Genetic analyses of the interactions of the IS1-encoded proteins with the left end of IS1 and its insertion hotspot

Abstract

Insertion sequence IS1 specifies the InsA, ΔInsA-B′-InsB and InsA-B′-InsB protein species. These three proteins have the identical α-helix-turn-α-helix motif that is likely to be responsible for DNA binding. In fact, InsA binds to the ends of IS1, and regulates gene expression and transposition of IS1. ΔInsA-B′-InsB and/or InsA-B′-InsB has been thought to possess a transposase-like activity. Here, I examined the actions of these proteins in vivo on the promoter (pinsL) in the left end of IS1. InsA repressed pinsL-driven gene expression, both in cis and in trans. ΔInsA-B′-InsB inhibited it efficiently only when pinsL was located near the construct where ΔInsA-B′-InsB is expressed.

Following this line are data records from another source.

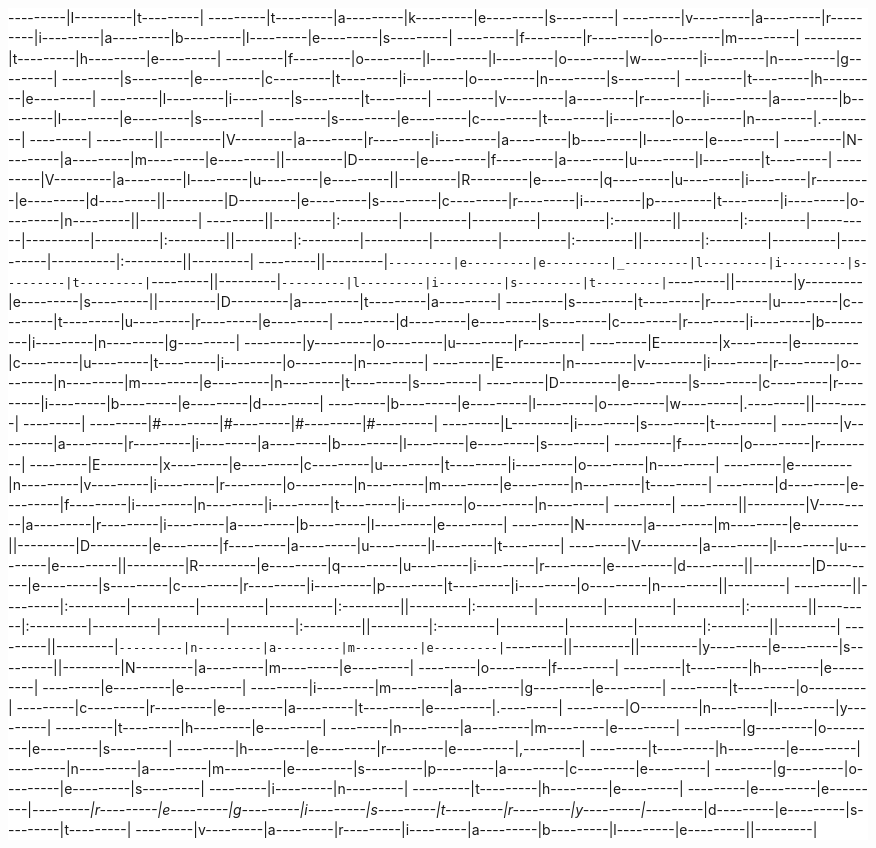 ---------|I---------|t---------| ---------|t---------|a---------|k---------|e---------|s---------| ---------|v---------|a---------|r---------|i---------|a---------|b---------|l---------|e---------|s---------| ---------|f---------|r---------|o---------|m---------| ---------|t---------|h---------|e---------| ---------|f---------|o---------|l---------|l---------|o---------|w---------|i---------|n---------|g---------| ---------|s---------|e---------|c---------|t---------|i---------|o---------|n---------|s---------| ---------|t---------|h---------|e---------| ---------|l---------|i---------|s---------|t---------| ---------|v---------|a---------|r---------|i---------|a---------|b---------|l---------|e---------|s---------| ---------|s---------|e---------|c---------|t---------|i---------|o---------|n---------|.---------|
---------|
---------||---------|V---------|a---------|r---------|i---------|a---------|b---------|l---------|e---------| ---------|N---------|a---------|m---------|e---------||---------|D---------|e---------|f---------|a---------|u---------|l---------|t---------| ---------|V---------|a---------|l---------|u---------|e---------||---------|R---------|e---------|q---------|u---------|i---------|r---------|e---------|d---------||---------|D---------|e---------|s---------|c---------|r---------|i---------|p---------|t---------|i---------|o---------|n---------||---------|
---------||---------|:---------|----------|----------|----------|:---------||---------|:---------|----------|----------|----------|:---------||---------|:---------|----------|----------|----------|:---------||---------|:---------|----------|----------|----------|:---------||---------|
---------||---------|`---------|e---------|e---------|_---------|l---------|i---------|s---------|t---------|`---------||---------|`---------|l---------|i---------|s---------|t---------|`---------||---------|y---------|e---------|s---------||---------|D---------|a---------|t---------|a---------| ---------|s---------|t---------|r---------|u---------|c---------|t---------|u---------|r---------|e---------| ---------|d---------|e---------|s---------|c---------|r---------|i---------|b---------|i---------|n---------|g---------| ---------|y---------|o---------|u---------|r---------| ---------|E---------|x---------|e---------|c---------|u---------|t---------|i---------|o---------|n---------| ---------|E---------|n---------|v---------|i---------|r---------|o---------|n---------|m---------|e---------|n---------|t---------|s---------| ---------|D---------|e---------|s---------|c---------|r---------|i---------|b---------|e---------|d---------| ---------|b---------|e---------|l---------|o---------|w---------|.---------||---------|
---------|
---------|#---------|#---------|#---------|#---------| ---------|L---------|i---------|s---------|t---------| ---------|v---------|a---------|r---------|i---------|a---------|b---------|l---------|e---------|s---------| ---------|f---------|o---------|r---------| ---------|E---------|x---------|e---------|c---------|u---------|t---------|i---------|o---------|n---------| ---------|e---------|n---------|v---------|i---------|r---------|o---------|n---------|m---------|e---------|n---------|t---------| ---------|d---------|e---------|f---------|i---------|n---------|i---------|t---------|i---------|o---------|n---------|
---------|
---------||---------|V---------|a---------|r---------|i---------|a---------|b---------|l---------|e---------| ---------|N---------|a---------|m---------|e---------||---------|D---------|e---------|f---------|a---------|u---------|l---------|t---------| ---------|V---------|a---------|l---------|u---------|e---------||---------|R---------|e---------|q---------|u---------|i---------|r---------|e---------|d---------||---------|D---------|e---------|s---------|c---------|r---------|i---------|p---------|t---------|i---------|o---------|n---------||---------|
---------||---------|:---------|----------|----------|----------|:---------||---------|:---------|----------|----------|----------|:---------||---------|:---------|----------|----------|----------|:---------||---------|:---------|----------|----------|----------|:---------||---------|
---------||---------|`---------|n---------|a---------|m---------|e---------|`---------||---------||---------|y---------|e---------|s---------||---------|N---------|a---------|m---------|e---------| ---------|o---------|f---------| ---------|t---------|h---------|e---------| ---------|e---------|e---------| ---------|i---------|m---------|a---------|g---------|e---------| ---------|t---------|o---------| ---------|c---------|r---------|e---------|a---------|t---------|e---------|.---------| ---------|O---------|n---------|l---------|y---------| ---------|t---------|h---------|e---------| ---------|n---------|a---------|m---------|e---------| ---------|g---------|o---------|e---------|s---------| ---------|h---------|e---------|r---------|e---------|,---------| ---------|t---------|h---------|e---------| ---------|n---------|a---------|m---------|e---------|s---------|p---------|a---------|c---------|e---------| ---------|g---------|o---------|e---------|s---------| ---------|i---------|n---------| ---------|t---------|h---------|e---------| ---------|e---------|e---------|_---------|r---------|e---------|g---------|i---------|s---------|t---------|r---------|y---------|_---------|d---------|e---------|s---------|t---------| ---------|v---------|a---------|r---------|i---------|a---------|b---------|l---------|e---------||---------|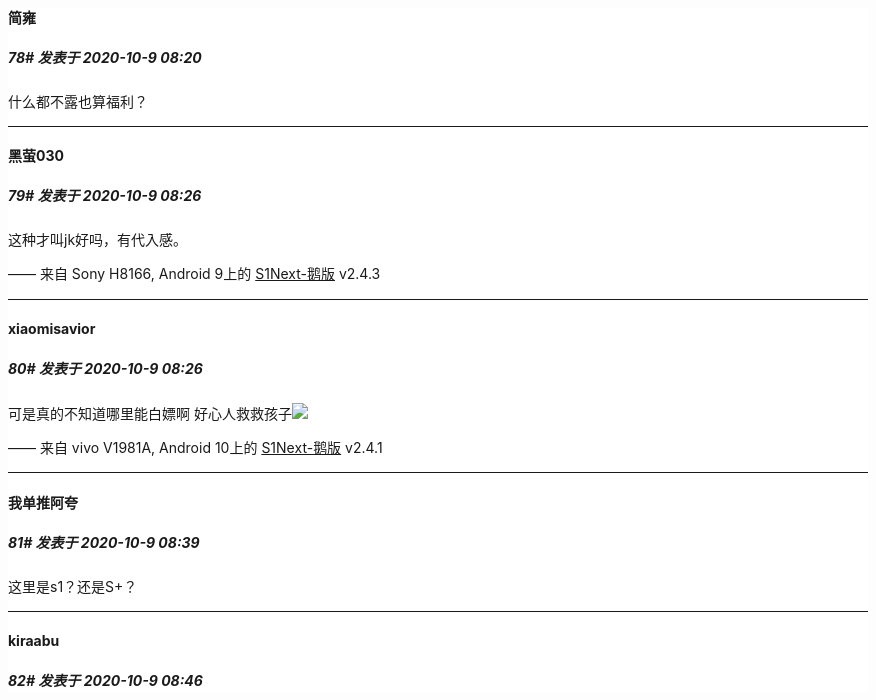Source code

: ####  简雍  
##### 78#       发表于 2020-10-9 08:20




什么都不露也算福利？







-----

####  黑萤030  
##### 79#       发表于 2020-10-9 08:26




这种才叫jk好吗，有代入感。

—— 来自 Sony H8166, Android 9上的 [S1Next-鹅版](https://github.com/ykrank/S1-Next/releases) v2.4.3







-----

####  xiaomisavior  
##### 80#       发表于 2020-10-9 08:26




可是真的不知道哪里能白嫖啊 好心人救救孩子<img src="https://static.saraba1st.com/image/smiley/face2017/138.png" referrerpolicy="no-referrer">

—— 来自 vivo V1981A, Android 10上的 [S1Next-鹅版](https://github.com/ykrank/S1-Next/releases) v2.4.1







-----

####  我单推阿夸  
##### 81#       发表于 2020-10-9 08:39




这里是s1？还是S+？







-----

####  kiraabu  
##### 82#       发表于 2020-10-9 08:46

Furthermore, it has been shown that the possible −10 sequence of pinsL is required for ΔInsA-B′-InsB to act on, but the −35 sequence where InsA binds specifically, is not. InsA-B′-InsB appeared not to work on a nearby pinsL. The cis-action of ΔInsA-B′-InsB is consistent with the previous observation that the IS1 transposase acts preferentially in cis. Interestingly, ΔInsA-B′-InsB acted on a nearby P3 promoter in the IS1 insertion hotspot, and on another promoter outside the hotspot. ΔInsA-B′-InsB may generally interact with the regions in or around promoters owing to their low DNA helix stability. Note that IS1 transposes preferentially into A + T-rich DNA segments, and that DNA is unwound from the −10 region of a promoter in transcription. The cis-preference of ΔInsA-B′-InsB would result in an overall reduction of transposition of IS1 and its defective copy in a cell, allowing stable existence of the element in its bacterial host.